I'm a new driver with just 59 lifetime trips. I have 25 rated, all 5-stars. Of these trips, I've netted 1 cash tip and 4 app tips, grand total $8.

I drive in Newark DE, Wilmington DE and Philly. I've had a mix of business pros, working class, young and old. I've done airport trips from Delaware, rush hour in downtown Philly, and points in between. 

I always introduce myself and tell pax to let me know if it's too hot, too cold, or if they aren't into the music. No one has yet said anything here.

I always thank them for choosing Uber at end of ride, wish them a good day, and remind them to check for their belongings.

But yesterday my 10 trip day in Philly netted zero tips. Am I in a tip desert?


----------



## TedInTampa (Apr 5, 2017)

Do you have a tipping sign? They pay for themselves fast.

See more:

https://uberpeople.net/threads/tip-sign-results-accountants-log.158384/


----------



## Nick781 (Dec 7, 2014)

Tips are not very common my friend for rideshare drivers. Also don't thank them for choosing Uber. Kinda corny.


----------



## Abraxas79 (Feb 7, 2016)

The tips have been completely underwhelming. 10% to 20% seems to be about the average and that is only on rated trips. I guess a beggar bowls helps, but I find them tacky. If I was going to tip someone, I would do it and I want not need a sign to tell me. It doesn't hurt to put something about tips in your profile though, not that anyone reads them.
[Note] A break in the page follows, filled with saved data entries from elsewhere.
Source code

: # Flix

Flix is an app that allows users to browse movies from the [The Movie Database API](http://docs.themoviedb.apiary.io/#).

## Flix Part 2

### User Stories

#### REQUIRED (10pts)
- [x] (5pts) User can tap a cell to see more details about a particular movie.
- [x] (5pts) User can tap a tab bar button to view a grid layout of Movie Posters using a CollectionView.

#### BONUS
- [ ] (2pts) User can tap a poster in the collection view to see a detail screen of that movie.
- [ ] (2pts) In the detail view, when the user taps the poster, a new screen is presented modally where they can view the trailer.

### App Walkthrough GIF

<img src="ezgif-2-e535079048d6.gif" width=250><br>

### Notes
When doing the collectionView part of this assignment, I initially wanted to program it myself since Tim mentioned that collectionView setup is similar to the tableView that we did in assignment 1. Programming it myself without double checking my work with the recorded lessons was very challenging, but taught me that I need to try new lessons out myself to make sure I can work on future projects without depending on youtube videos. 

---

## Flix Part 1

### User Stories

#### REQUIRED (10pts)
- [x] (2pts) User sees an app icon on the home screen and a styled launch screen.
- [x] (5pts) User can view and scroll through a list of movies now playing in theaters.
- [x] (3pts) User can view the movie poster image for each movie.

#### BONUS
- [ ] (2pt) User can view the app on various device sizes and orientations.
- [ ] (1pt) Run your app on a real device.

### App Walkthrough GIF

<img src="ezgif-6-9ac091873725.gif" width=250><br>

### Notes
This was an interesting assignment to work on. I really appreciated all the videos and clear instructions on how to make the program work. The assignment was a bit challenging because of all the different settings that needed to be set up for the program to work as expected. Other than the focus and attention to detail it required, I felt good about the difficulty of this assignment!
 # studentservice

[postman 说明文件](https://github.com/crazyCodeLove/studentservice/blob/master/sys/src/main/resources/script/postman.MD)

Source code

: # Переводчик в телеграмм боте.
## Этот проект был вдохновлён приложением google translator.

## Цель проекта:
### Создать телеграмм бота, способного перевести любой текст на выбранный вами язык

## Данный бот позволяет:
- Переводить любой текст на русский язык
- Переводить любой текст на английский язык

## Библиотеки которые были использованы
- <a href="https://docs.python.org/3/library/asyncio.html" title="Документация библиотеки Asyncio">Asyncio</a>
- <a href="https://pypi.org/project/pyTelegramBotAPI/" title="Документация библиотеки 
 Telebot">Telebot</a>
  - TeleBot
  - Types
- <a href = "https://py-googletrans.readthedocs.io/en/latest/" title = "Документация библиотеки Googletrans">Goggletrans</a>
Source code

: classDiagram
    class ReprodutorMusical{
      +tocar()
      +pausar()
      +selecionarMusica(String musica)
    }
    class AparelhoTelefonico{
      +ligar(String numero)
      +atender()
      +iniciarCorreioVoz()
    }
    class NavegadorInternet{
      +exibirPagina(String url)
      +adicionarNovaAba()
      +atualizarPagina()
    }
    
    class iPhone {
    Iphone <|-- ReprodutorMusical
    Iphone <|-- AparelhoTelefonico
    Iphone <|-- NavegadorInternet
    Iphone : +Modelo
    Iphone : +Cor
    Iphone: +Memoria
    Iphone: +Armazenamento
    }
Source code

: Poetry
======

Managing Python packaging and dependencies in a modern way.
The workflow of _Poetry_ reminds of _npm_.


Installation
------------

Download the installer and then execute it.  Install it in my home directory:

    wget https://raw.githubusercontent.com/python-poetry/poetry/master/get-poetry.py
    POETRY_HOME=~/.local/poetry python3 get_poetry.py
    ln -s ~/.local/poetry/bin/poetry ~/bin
The way UBER introduced tipping is terrible, hiding behind a rating wall. The way it should be is like any other transaction where you can add a gratuity. Force the cheap bastards to put in "O" for no tip and make them in the look you in the eyes when they do it.


----------



## NoDay (Jul 25, 2017)

Tipping hit and miss. $8 in total on 59 rides is very low though. Not every night will be good. Made >$200 on Saturday and received no tips (excluding the $3 burger they bought me). Then I've had nights were my rides maybe hit $50 in rides in 6 hours, but get $40 in tips.

Make sure your car is very clean, and smells great. Make sure plastic is shiny if you do day rides. 
Use a tip sign or a tip jar (i use one from tipsters) if you want. Some people like it, others don't.


----------



## Cableguynoe (Feb 14, 2017)

Nick781 said:


> Tips are not very common my friend for rideshare drivers. Also don't thank them for choosing Uber. Kinda corny.


I agree. Also don't ask if it's too hot or too cold. Just make sure it's comfortable. 
I can't imagine myself ever telling someone to adjust heat or AC unless it was really bad. 
Same with music. 
Just be friendly with normal conversation. Like how is your day going today? 
Not 20 questions to make sure they're happy


----------



## Rob-DE (Jul 15, 2017)

Thanks all for the feedback and advice. I tend to have a cheesy and accommodating personality so I'll tone that down and see how it goes.


----------